Previously, there was no non-trivial lower bound on the number of samples needed, for any learning problem, even if the allowed memory size is $O(n)$ (where $n$ is the space needed to store one sample).
We also give an application of our result in the field of bounded-storage cryptography. We show an encryption scheme that requires a private key of length $n$, as well as time complexity of $n$ per encryption/decryption of each bit, and is provenly and unconditionally secure as long as the attacker uses less than $n^2/25$ memory bits and the scheme is used at most an exponential number of times. Previous works on bounded-storage cryptography assumed that the memory size used by the attacker is at most linear in the time needed for encryption/decryption.
Dr. Cynthia Phillips (Sandia National Laboratories)

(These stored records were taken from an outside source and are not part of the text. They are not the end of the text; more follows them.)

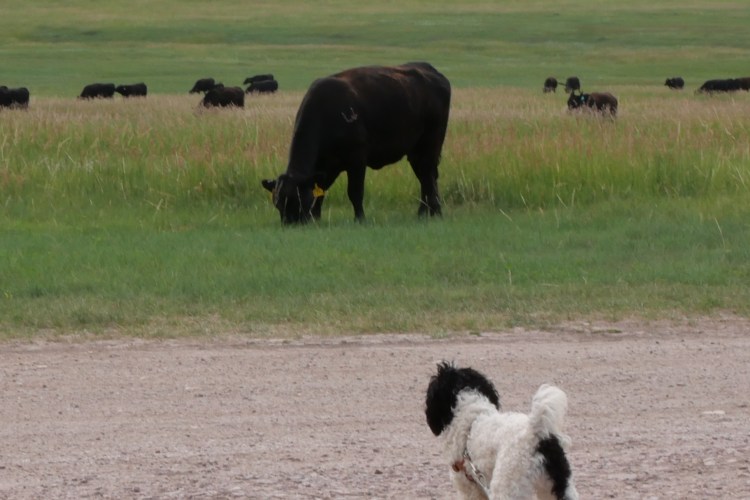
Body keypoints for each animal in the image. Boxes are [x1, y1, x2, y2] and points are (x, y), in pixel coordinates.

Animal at [261, 62, 451, 224]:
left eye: (298, 200)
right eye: (278, 203)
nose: (290, 223)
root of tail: (431, 70)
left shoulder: (357, 160)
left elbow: (355, 192)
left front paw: (360, 218)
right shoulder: (327, 166)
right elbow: (321, 191)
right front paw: (316, 217)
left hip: (430, 145)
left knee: (428, 176)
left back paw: (435, 212)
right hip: (415, 151)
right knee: (425, 176)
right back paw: (424, 212)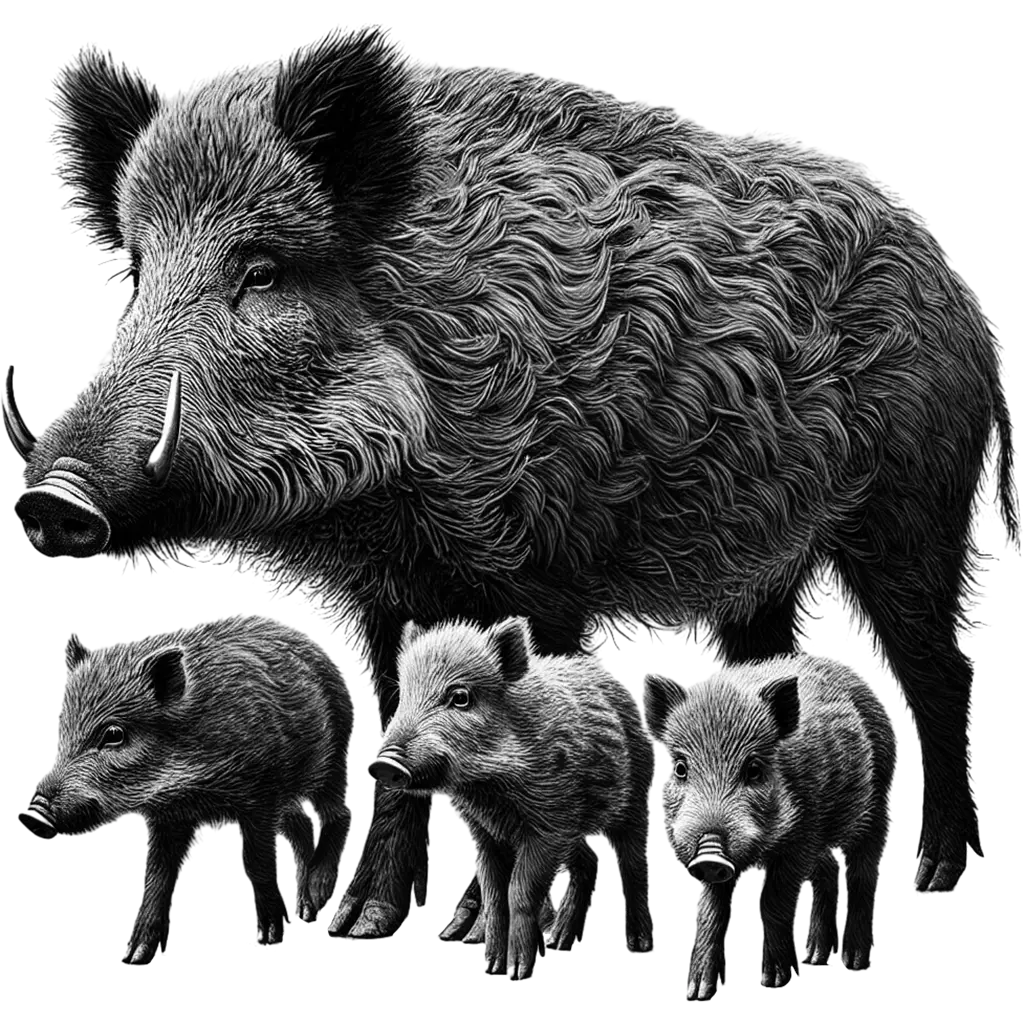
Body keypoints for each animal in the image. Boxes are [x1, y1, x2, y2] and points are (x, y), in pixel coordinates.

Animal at [17, 615, 352, 965]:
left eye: (114, 734)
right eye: (62, 728)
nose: (34, 810)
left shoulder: (261, 796)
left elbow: (258, 858)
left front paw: (270, 938)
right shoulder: (169, 815)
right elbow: (158, 875)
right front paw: (135, 954)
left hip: (332, 754)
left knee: (338, 812)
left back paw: (316, 896)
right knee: (302, 825)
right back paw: (307, 911)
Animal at [372, 616, 655, 981]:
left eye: (460, 697)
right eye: (404, 694)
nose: (384, 764)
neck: (489, 791)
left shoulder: (548, 824)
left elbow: (518, 890)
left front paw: (517, 972)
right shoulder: (486, 830)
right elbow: (493, 892)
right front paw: (491, 967)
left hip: (633, 797)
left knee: (634, 862)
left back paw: (639, 945)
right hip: (574, 828)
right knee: (588, 862)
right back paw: (558, 941)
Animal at [646, 654, 897, 1000]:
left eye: (754, 769)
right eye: (681, 768)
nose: (710, 854)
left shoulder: (802, 834)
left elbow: (774, 898)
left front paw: (775, 983)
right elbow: (712, 910)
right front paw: (698, 992)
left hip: (877, 804)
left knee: (863, 872)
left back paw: (854, 963)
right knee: (825, 872)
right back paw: (815, 958)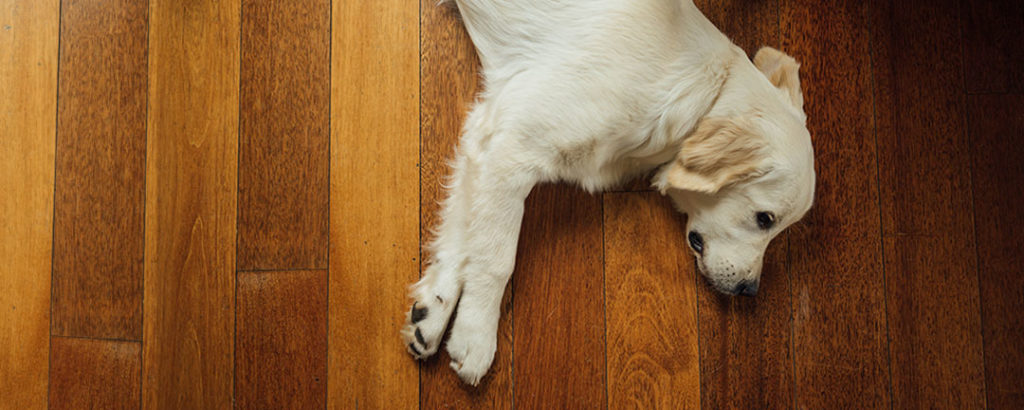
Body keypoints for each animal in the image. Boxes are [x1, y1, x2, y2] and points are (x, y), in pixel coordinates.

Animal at [399, 0, 815, 385]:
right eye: (765, 219)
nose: (749, 290)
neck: (701, 94)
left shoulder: (485, 137)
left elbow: (461, 242)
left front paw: (431, 315)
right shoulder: (514, 151)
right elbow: (496, 259)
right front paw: (475, 337)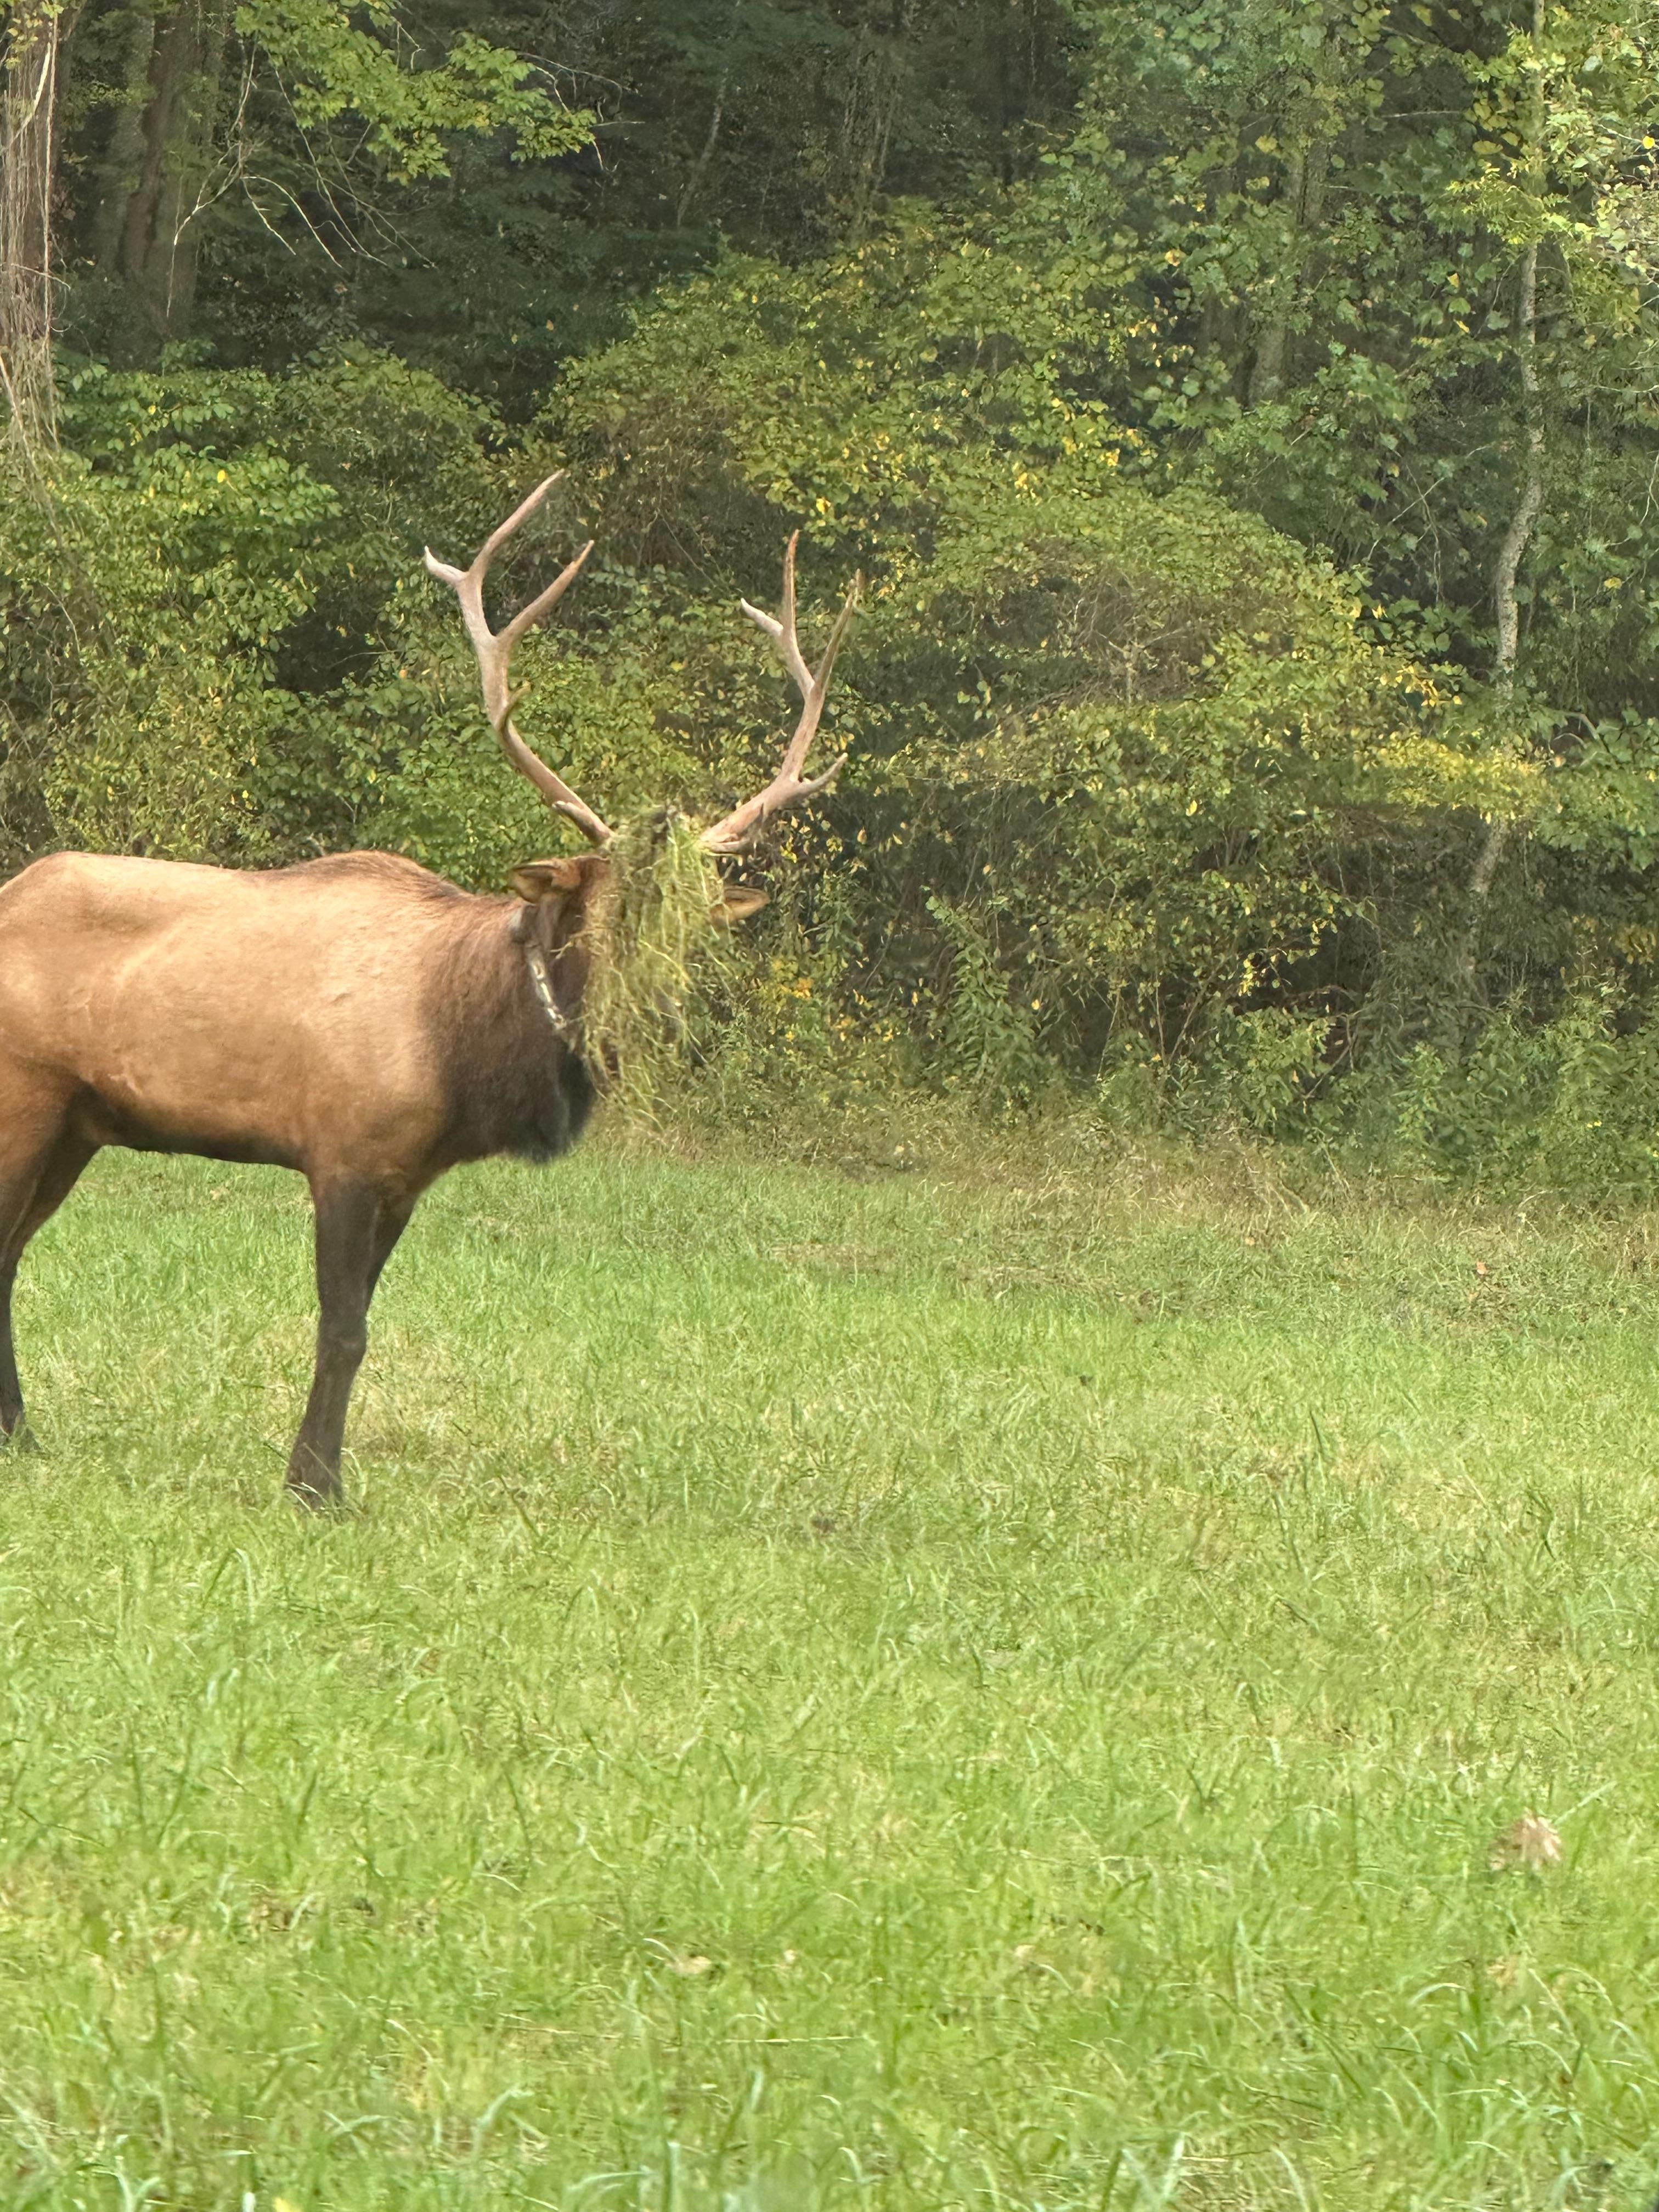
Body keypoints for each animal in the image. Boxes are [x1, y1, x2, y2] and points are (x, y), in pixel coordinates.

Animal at [0, 474, 857, 1505]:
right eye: (599, 915)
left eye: (690, 926)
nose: (653, 1021)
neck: (463, 1057)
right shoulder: (341, 1152)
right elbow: (343, 1330)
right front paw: (316, 1488)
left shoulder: (408, 1180)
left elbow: (360, 1330)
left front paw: (315, 1473)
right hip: (26, 1097)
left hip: (79, 1124)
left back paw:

Cooperative Computing for Autonomous Data Centers
We present a new distributed model for graph computations motivated by limited information sharing. Two autonomous entities have collected large social graphs. They wish to compute the result of running graph algorithms on the entire set of relationships. Because the information is sensitive or economically valuable, they do not wish to simply combine the information in a single location and then run standard serial or parallel graph algorithms. We consider two models for computing the solution to graph algorithms in this setting: 1) limited-sharing: the two entities can share only a polylogarithmic size subgraph; 2) low-trust: the two entities must not reveal any information beyond the query answer, assuming they are both honest but curious. We believe this model captures realistic constraints on cooperating autonomous data centers.